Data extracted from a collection
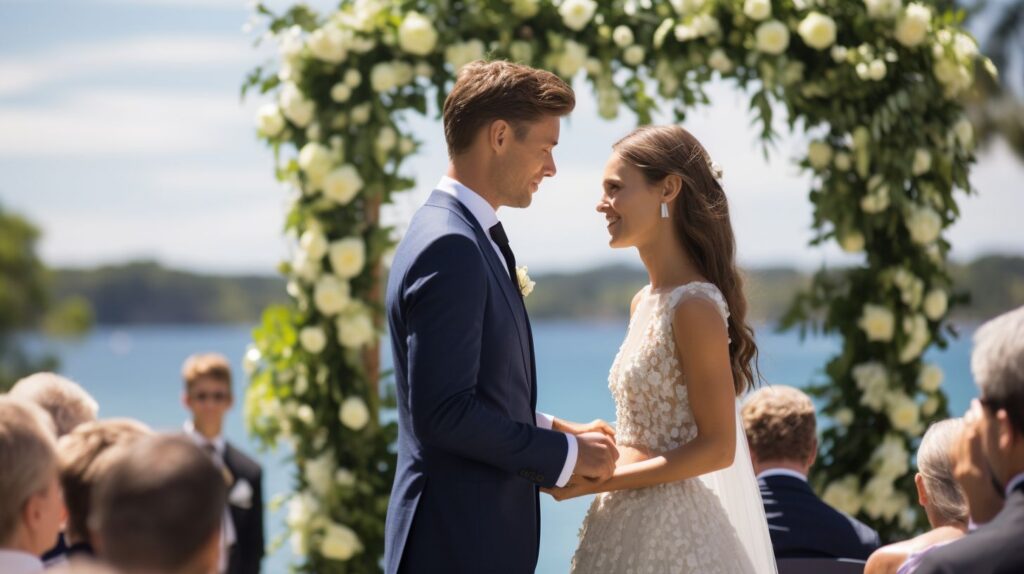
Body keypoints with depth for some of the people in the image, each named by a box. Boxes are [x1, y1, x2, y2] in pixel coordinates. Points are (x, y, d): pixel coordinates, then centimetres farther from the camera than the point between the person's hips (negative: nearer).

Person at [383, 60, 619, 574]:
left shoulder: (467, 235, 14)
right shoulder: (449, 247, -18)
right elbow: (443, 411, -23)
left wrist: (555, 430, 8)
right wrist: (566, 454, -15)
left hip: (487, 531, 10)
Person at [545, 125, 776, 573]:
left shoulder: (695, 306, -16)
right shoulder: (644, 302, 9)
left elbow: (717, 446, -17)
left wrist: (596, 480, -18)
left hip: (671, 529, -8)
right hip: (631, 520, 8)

==

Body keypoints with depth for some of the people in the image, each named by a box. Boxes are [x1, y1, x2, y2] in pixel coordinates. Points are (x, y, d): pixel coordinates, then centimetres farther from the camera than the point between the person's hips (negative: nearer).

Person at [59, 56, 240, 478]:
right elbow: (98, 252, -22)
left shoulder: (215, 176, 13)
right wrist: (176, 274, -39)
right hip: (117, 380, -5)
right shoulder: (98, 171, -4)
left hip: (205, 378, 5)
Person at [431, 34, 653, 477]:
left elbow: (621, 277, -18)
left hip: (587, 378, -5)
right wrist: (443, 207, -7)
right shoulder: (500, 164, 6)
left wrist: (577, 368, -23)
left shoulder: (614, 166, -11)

* **Exercise goal**
Within the data, how many lines hold the word "shoulder"? State the number alone.

* **Task answer**
8